Collaboration between the team and with the client has become a main ingredient for good design, sparking creativity, and clarifying visions and understanding. When we bring all the parties involved in the design processes together, including the development, clients, stakeholders and final users, we can enhance creative outcomes and accelerate productivity. While collaboration is well established in physical environments, tools for design in the digital space often lack transparency or ways of connecting the work of different team members. In the practical part of my thesis, my research was conducted in the scope of how good collaboration in design succeeds and what factors like technologies, trends and tools have a direct impact on design execution. My research also involved field research to understand, what designing in collaboration means in different teams and companies. I wanted to understand what strategies and pain-points design teams have today. The insights are collected in the thesis you can find attached in the following. The practical part of my thesis focused on software collaboration and how it can blossom in teams. I developed a concept, Skerney, which focuses on file-journeys and collaboration in Sketch.
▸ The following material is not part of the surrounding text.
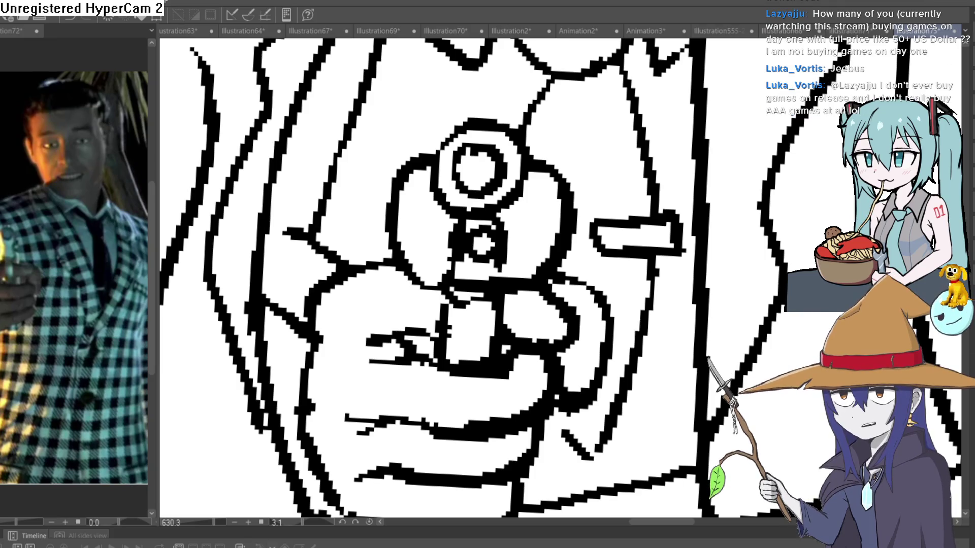
- Ink the revolver cylinder's outer ring heavily, then thin both sides with the Eraser
scroll(507, 132, "up", 3)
Skerney was designed as a concept to enhance collaboration and team communication when working together in Sketch. During the research I conducted, I found that current ways of managing, structuring and exchanging files within and outside the team do not suit the iterative and collaborative model that design processes have today. Sketch’s application structure and operational model builds upon archaic file structures, which forces teams to rethink and restructure their workflows in order to achieve good collaboration. For many teams this makes it difficult to work in collaboration without losing transparency and creative freedom. Imposed structures in the organisation of exchange and arrangement would often lead to rigid, structured work processes and systems, which can limit creative freedom and the free unfolding of thoughts. On the other hand, too few structures can lead to a lack of transparency and too little insight into each other’s progress, which often results in redundant or asynchronous work. Too little transparency produces isolation in teams, slowing down processes and decreasing motivation. My concept derived from the need for transparency between team members working in Sketch by adjusting versioning for their needs.